Alternativa D — ✅ Correta ⟵ GABARITO
O Art. 198 da Lei 14.597/2023 (Lei Geral do Esporte) tipifica a conduta de solicitar ou aceitar, para si ou para outrem, vantagem ou promessa de vantagem indevida, para fraudar o resultado de competição esportiva (ou alterar seu desenvolvimento). Melchedíades aceitou a promessa de R$ 10.000 para ser expulso de propósito, enquadrando-se perfeitamente no tipo. A pena é de reclusão de 2 a 6 anos e multa.

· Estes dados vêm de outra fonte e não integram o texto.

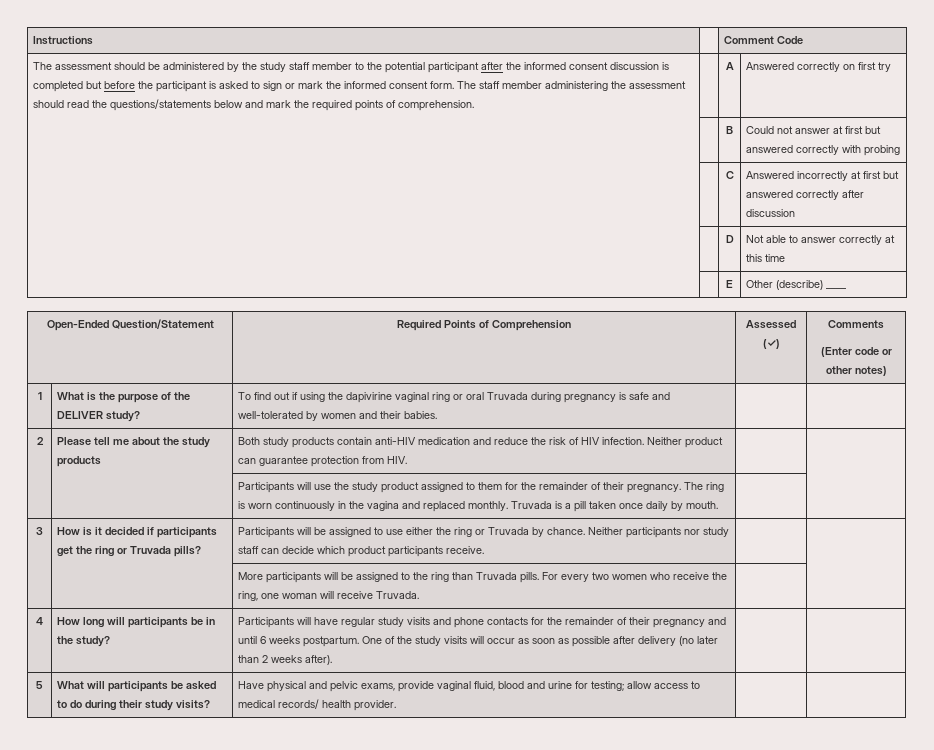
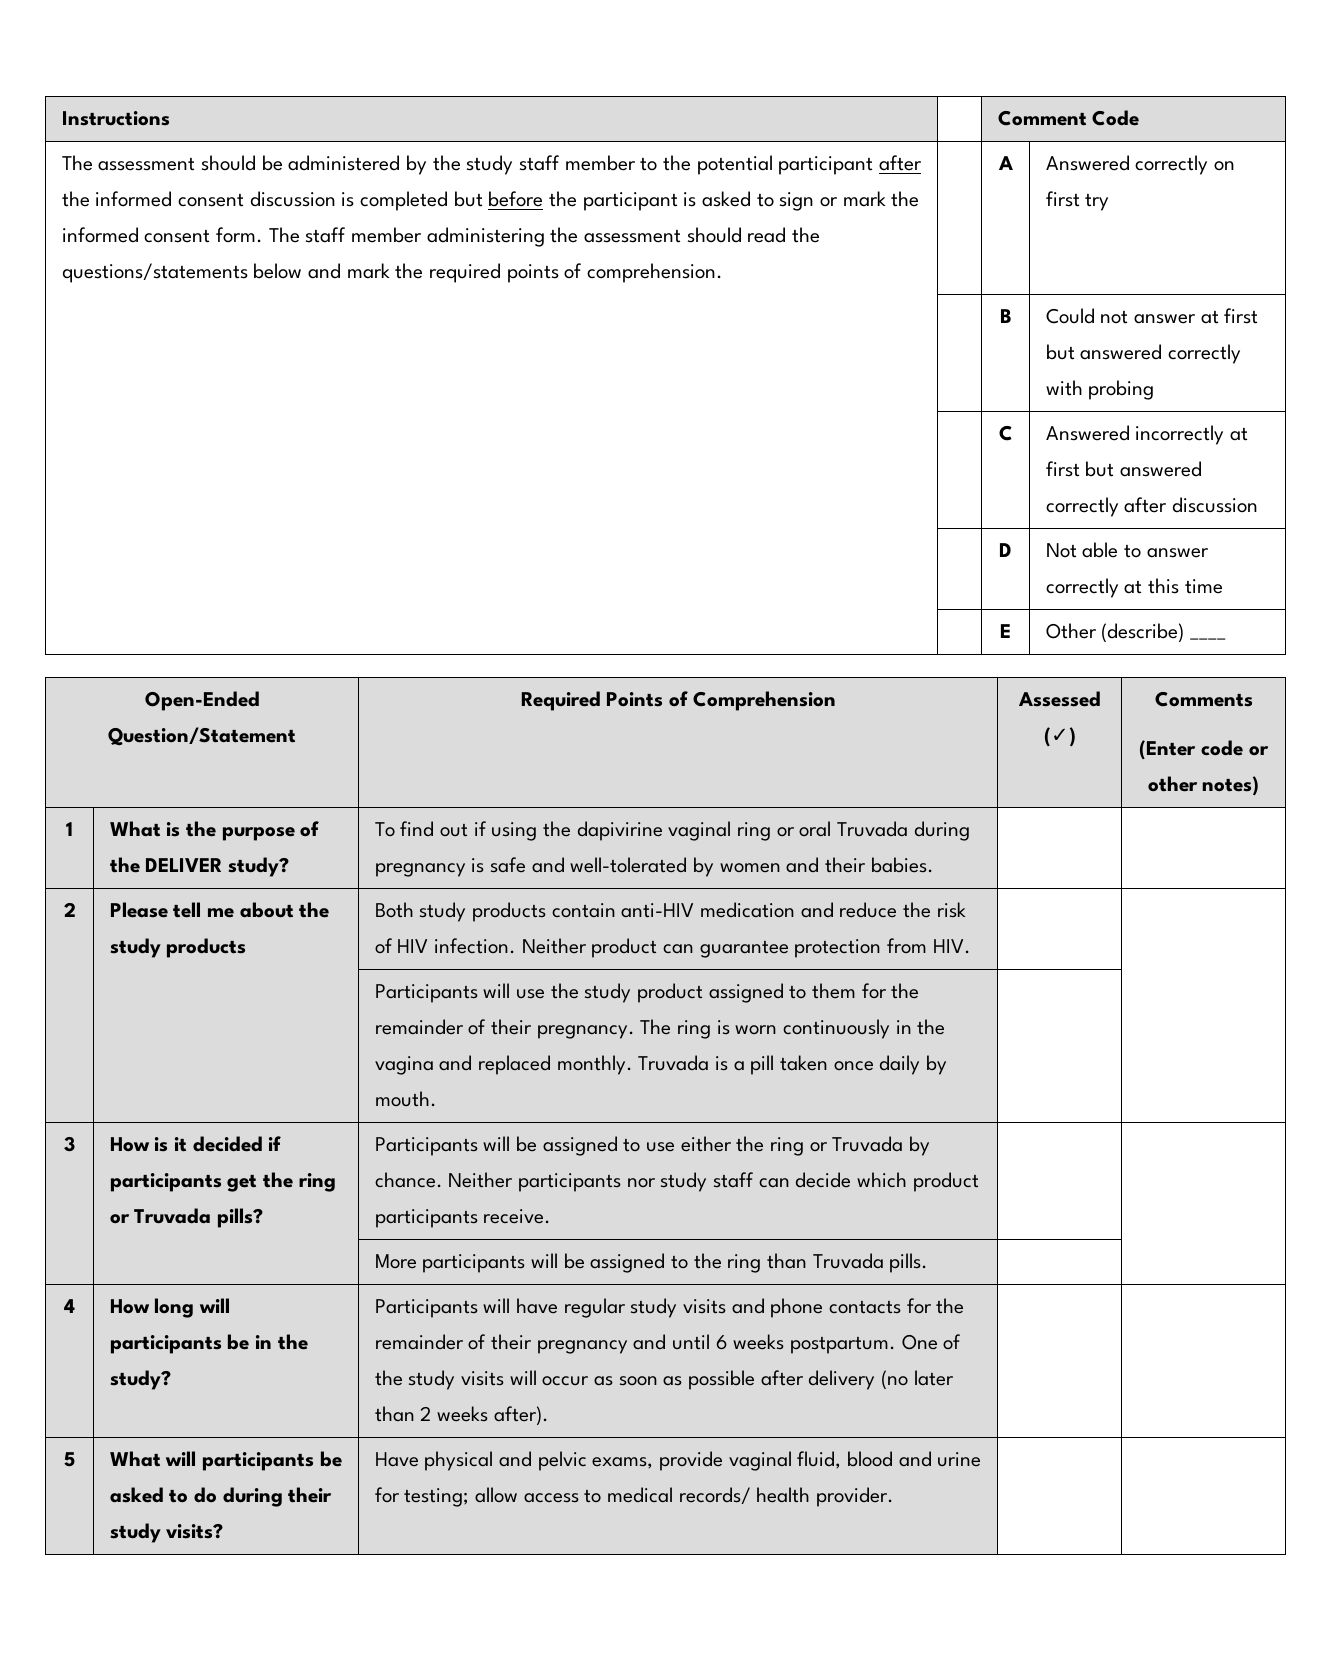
[542,572,728,582] [238,591,420,601] For every two women who receive the ring, one woman will receive Truvada. -> (929, 1263) none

Lei 14.597/2023 (Lei Geral do Esporte):
Art. 198 – “Solicitar ou aceitar, para si ou para outrem, direta ou indiretamente, vantagem ou promessa de vantagem indevida, com o fim de fraudar o resultado de competição esportiva ou de alterar o seu desenvolvimento: Pena – reclusão, de 2 (dois) a 6 (seis) anos, e multa.”

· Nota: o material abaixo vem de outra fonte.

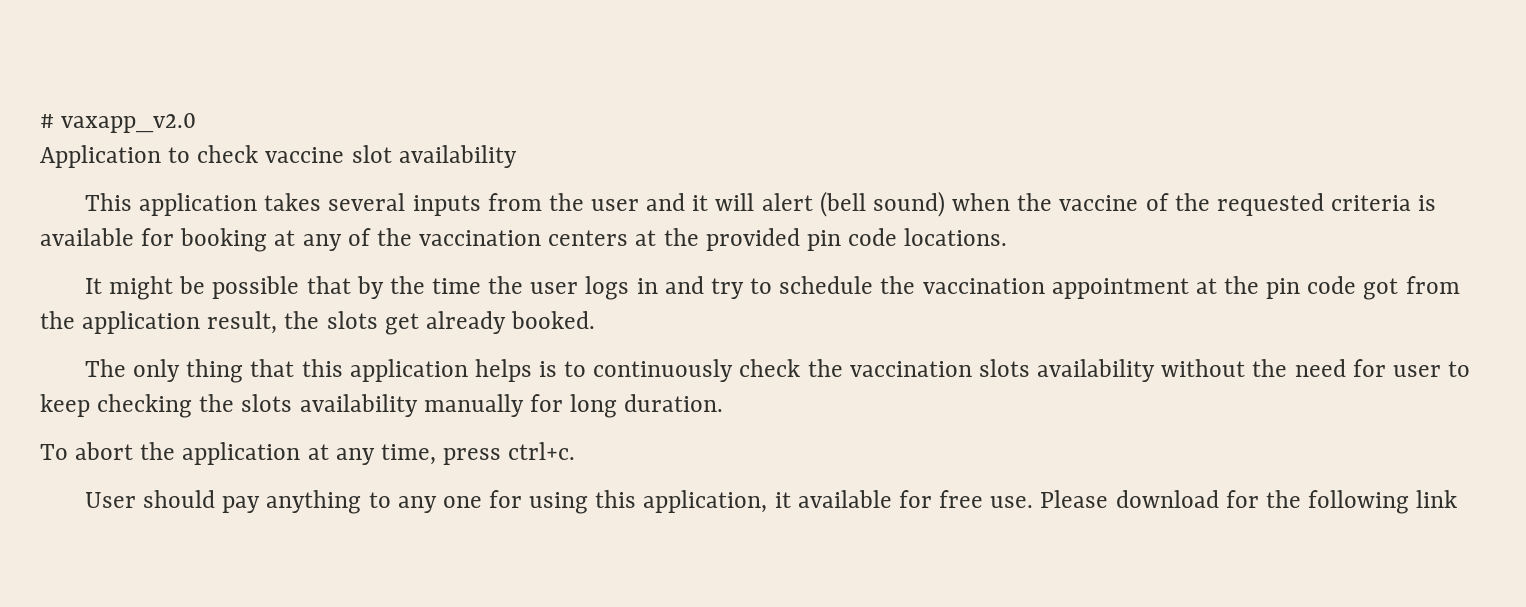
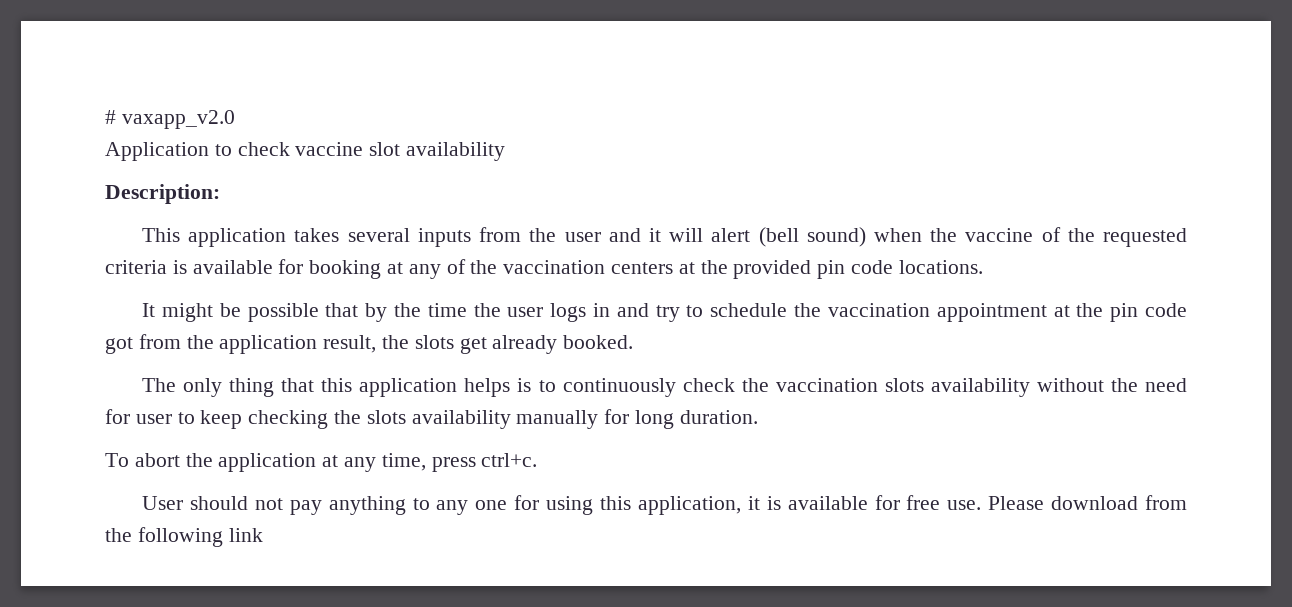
(517, 156) none -> [105,184,220,204] // Description:
(216, 499) none -> [254,498,283,510] not
(791, 500) none -> [766,496,781,510] is
[1225,490,1259,508] for -> [1145,495,1188,510] from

Alternativa E — ❌ Incorreta
A Lei nº 1.521/1951 trata de crimes contra a economia popular (usura, sonegação etc.), não se aplicando a manipulação de resultados esportivos.
NÃO CAIA NESSA!
A banca tenta confundir o candidato oferecendo crimes que, em uma leitura superficial, parecem se encaixar (corrupção passiva, Estatuto do Torcedor). A chave é perceber que o atleta não é funcionário público e que a Lei Geral do Esporte é a legislação específica para condutas que atentam contra a integridade do esporte. Fique atento à revogação do Estatuto do Torcedor nesse ponto.